When match_regexp not matched, message is discarded

Describe the bug

Although the aws_sdk_sqs/queue_poller module does indeed delete only at the end of the code block passed to it while polling (assuming :skip_delete is false), the use of next unless @match_regexp.match?(key) short circuits the block and the delete action occurs.

My set up involves multiple Fluentd nodes pointing to one SQS queue.
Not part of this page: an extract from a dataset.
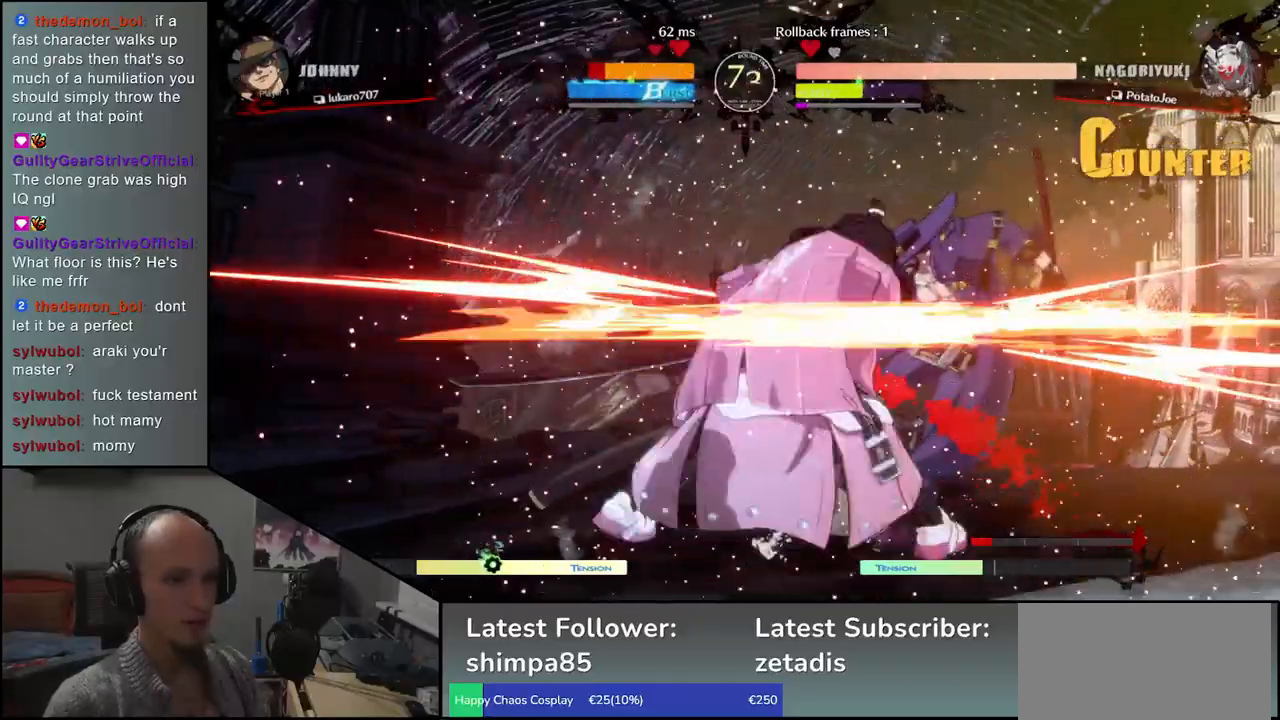
{"buttons": [], "left_stick": "center", "events": [[83, "R1", "up"], [233, "left_stick", "right"], [333, "left_stick", "down"], [383, "left_stick", "left"], [400, "L1", "down"], [483, "L1", "up"], [500, "left_stick", "center"]]}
Fluentd stores events in S3 using the hostname as part of the path, and a regex to match the hostname is used to pull events back into Fluentd, because I want the node that originally processed the event to process it the second time for sending to OpenSearch.

To Reproduce

Using multiple Fluentd nodes, send events to S3 using the unique hostname as part of the path.

Ingest the events using the S3 input plugin and an appropriately configured SQS queue, using match_regexp to match the hostname part of the path.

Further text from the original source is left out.